Part of the reason that pDOOH has fallen by the wayside and into such murky waters is that there’s been no clear responsibility for DOOH in agencies. Without a clear planner and buyer for OOH marketing, it can be a difficult market for brands to find their footing in.
And still, despite these roadblocks, the U.S. and Canada boast reasonably accomplished OOH systems. Many players who want access to the OOH placements needed for their brand have created systems that work for their individual needs, but not for the needs of other brands or marketing campaigns. The IAB’s report shows over 3.3 million OOH displays in 2018 in the USA and over 960,00 in Canada. They report the U.S. saw about $10 billion in OOH revenue, and Canada about $661 million in revenue, both in 2018.
4 Pillars of Attribution Data
With standardization missing across OOH and pDOOH on all fronts, it’s no surprise that there is a consensus of the exact information missing around user actions or attribution. In a nutshell, these are:
“1. Visibility: There is minimal visibility on the buy-side over the tools used to verify conversions from exposure to DOOH ads, and a lack of tools to understand a consumer’s path to purchase.
2. Verification: There are a number of pDOOH trading platforms active in the U.S. and Canadian markets which offer attribution solutions through brand lift studies, verified walk-ins, and mobile re-targeting. This attribution is not third-party verified which was highlighted as a limitation.

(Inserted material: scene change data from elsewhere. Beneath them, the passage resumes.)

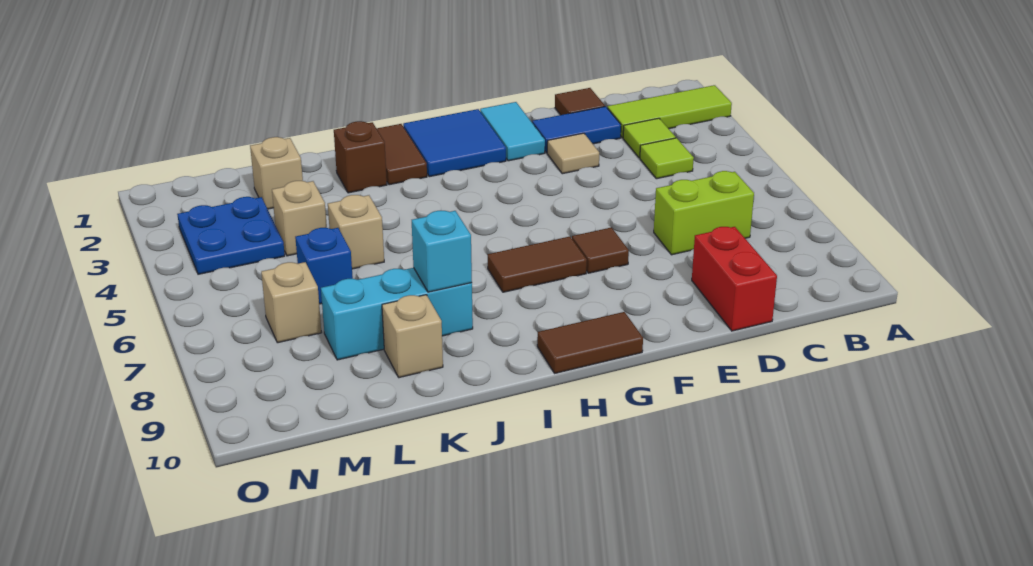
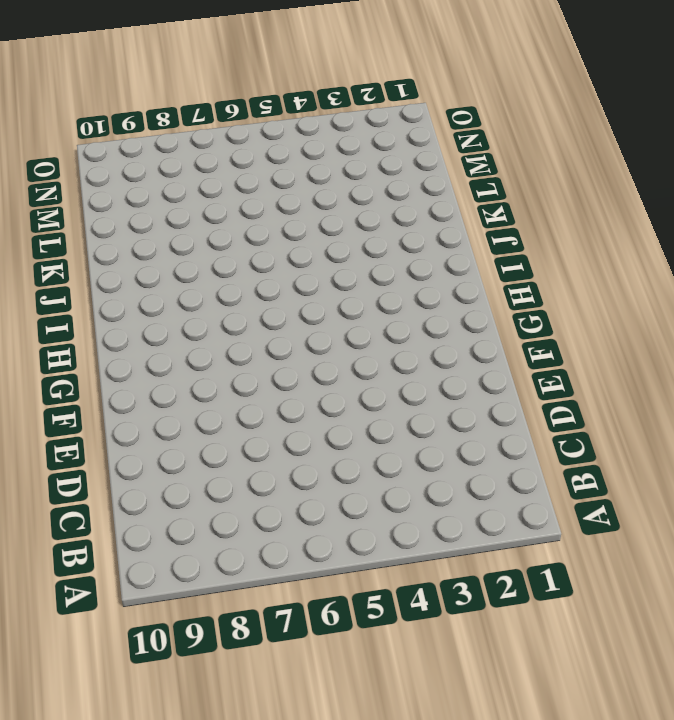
none -> lime 1x3 tile [608,85,732,138]
none -> lime 1x1 tile [623,118,676,158]
none -> lime 1x1 tile [640,138,694,179]

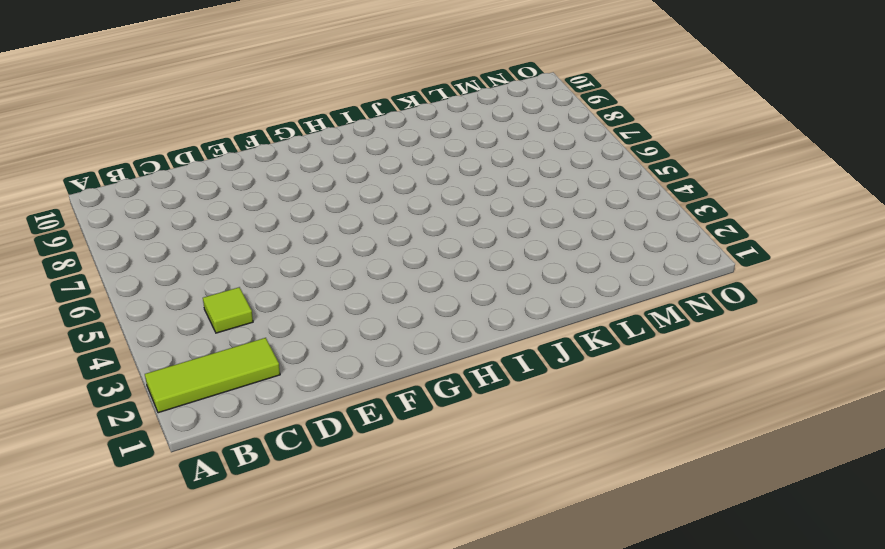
none -> lime 1x1 tile [623,118,676,158]
none -> lime 1x2 brick [654,171,754,255]
none -> brown 1x1 tile [555,88,605,115]

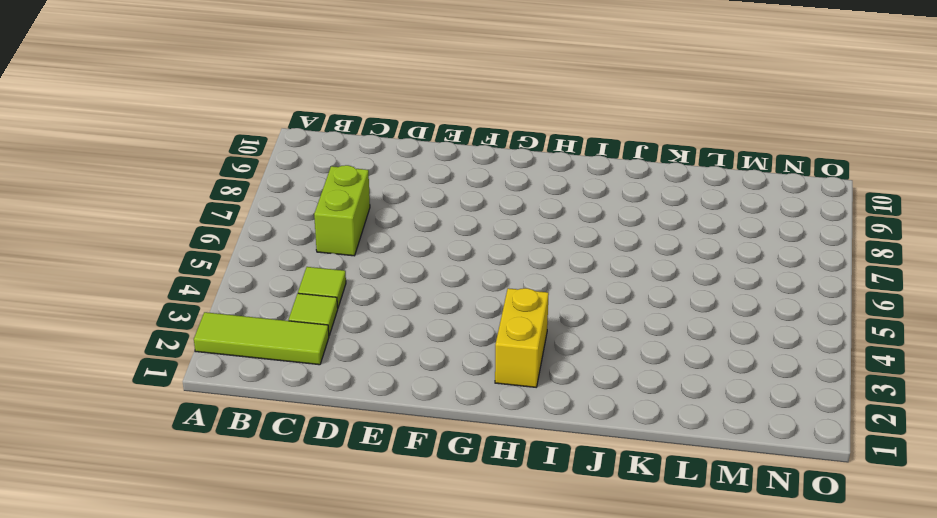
lime 1x2 brick [314,165,370,256] -> lime 1x2 brick turned to [654,171,754,255]
yellow 1x2 brick [495,288,549,387] -> blue 2x2 tile [403,109,506,177]
none -> brown 1x1 tile [555,88,605,115]
none -> blue 1x2 tile [532,106,621,153]
none -> red 1x2 brick [692,227,777,331]

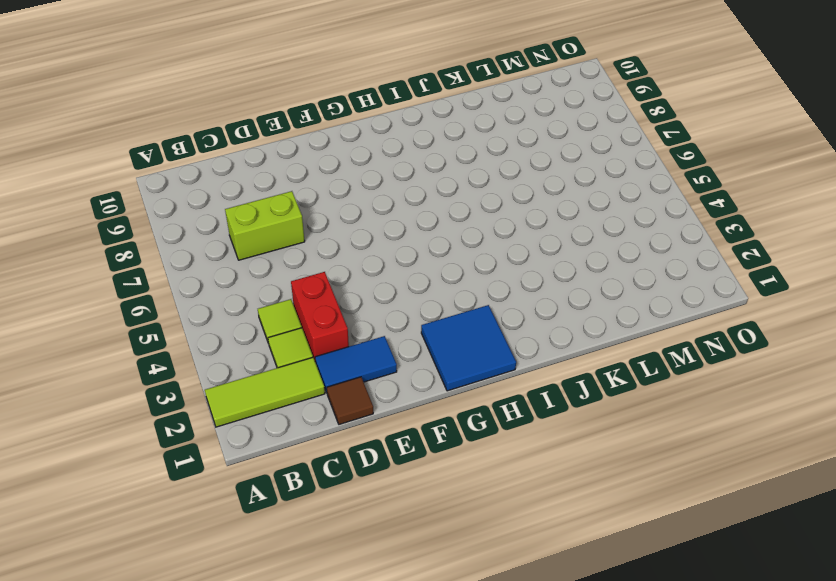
red 1x2 brick [291,272,349,363] -> red 1x2 brick moved to [692,227,777,331]
none -> tan 1x1 tile [547,133,599,174]
none -> cyan 1x2 tile [480,102,545,161]
none -> brown 1x1 tile [572,228,629,273]

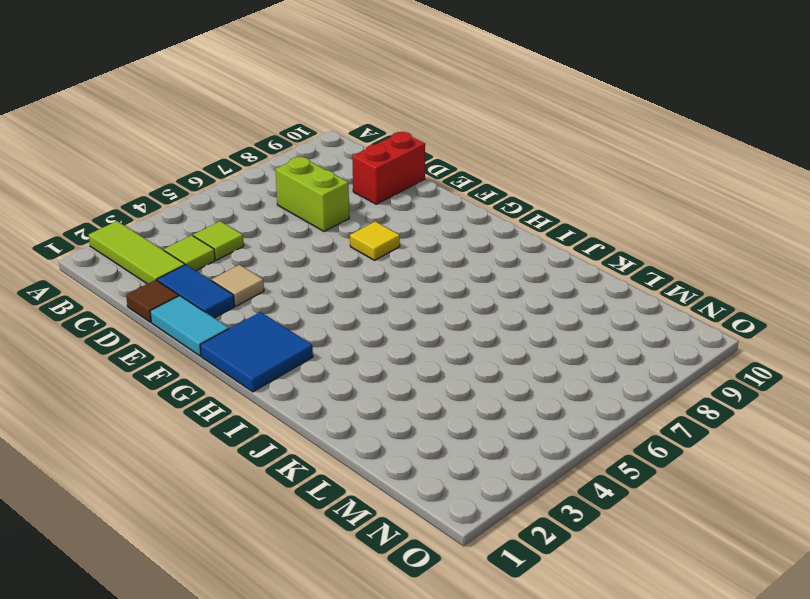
cyan 1x2 tile [150,296,229,356] -> cyan 1x2 tile turned to [480,102,545,161]
yellow 1x1 tile [350,221,400,260] -> brown 1x1 tile [572,228,629,273]
none -> brown 1x2 tile [488,237,587,292]
none -> brown 1x2 tile [537,312,643,373]
none -> brown 1x2 tile [377,124,427,185]

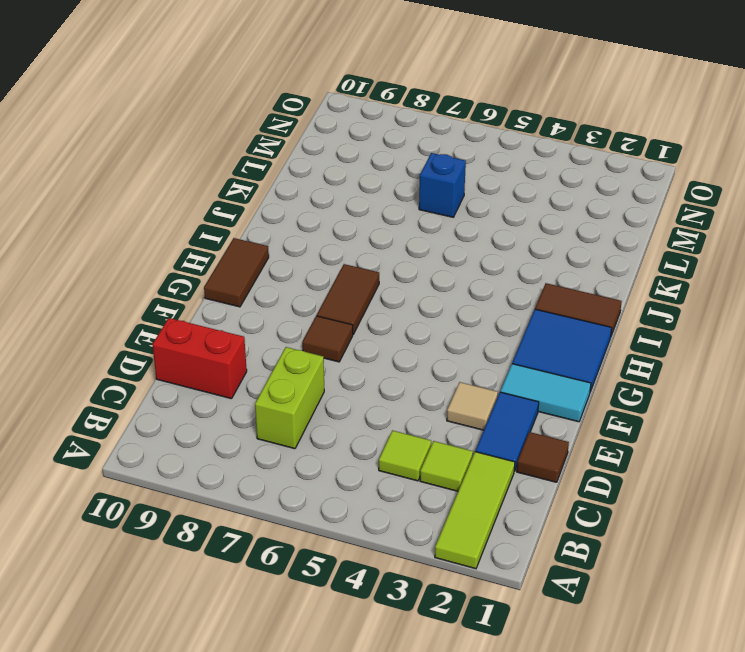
none -> brown 1x1 brick [334,121,387,193]
none -> cyan 1x3 brick [321,268,473,360]
none -> tan 1x1 brick [328,195,384,269]

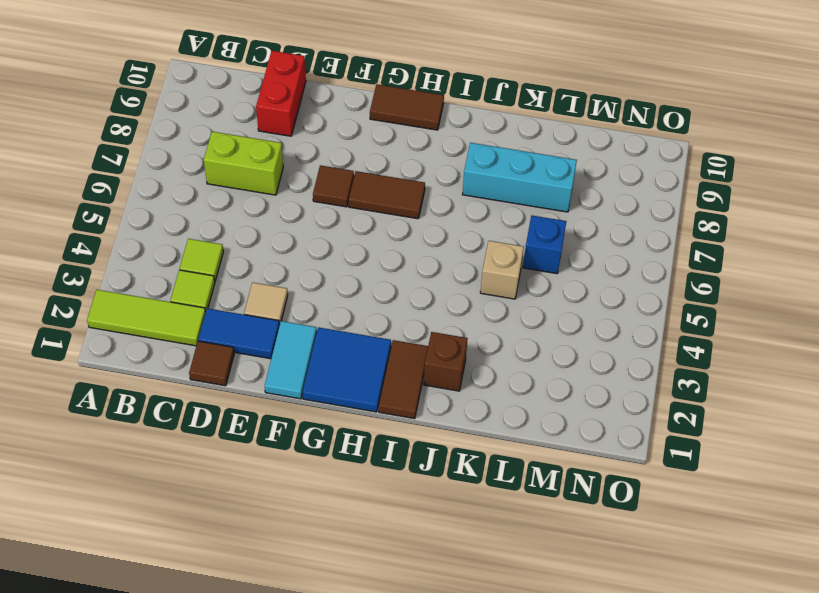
none -> tan 1x1 brick [382,295,443,378]
none -> tan 1x1 brick [250,137,303,209]
none -> tan 1x1 brick [272,181,327,256]

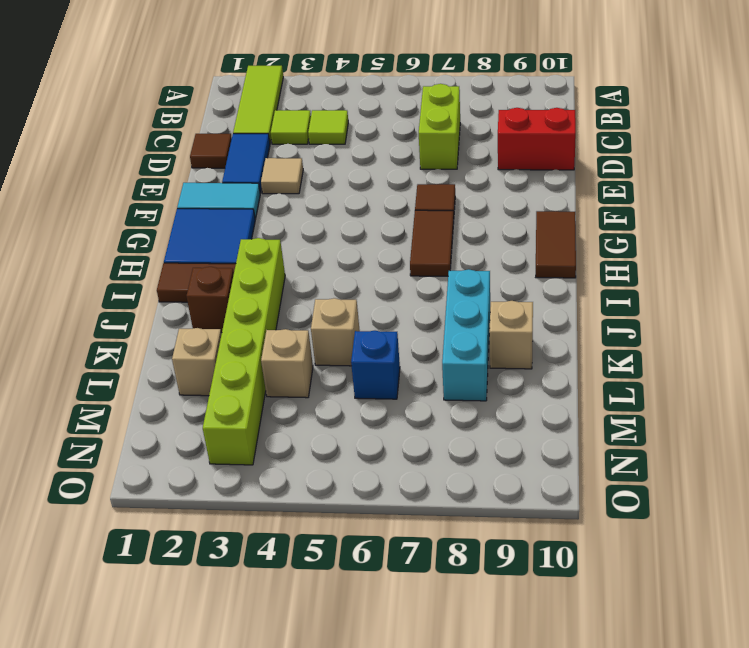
lime 1x6 brick [203,238,285,465] -> blue 2x2 plate [177,197,285,274]
none -> tan 1x1 brick [261,262,322,343]
none -> cyan 1x1 brick [412,211,472,292]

3. Cost: Third-party attribution partners are typically used on the buy side, but the willingness of clients to perform attribution often depends on media budgets as a specific volume of data—and associated media spend—is required.
4. Multi-touch: In defining multi-touch attribution models, the contribution of DOOH is still being determined.”
IAB compares attribution in DOOH similar to the growth of mobile advertising. Proper, provable and reliable attribution is required for DOOH for progress as a medium. With the appropriate building blocks in place, pDOOH is poised to contribute to OOH advertising’s expansion and boom worldwide.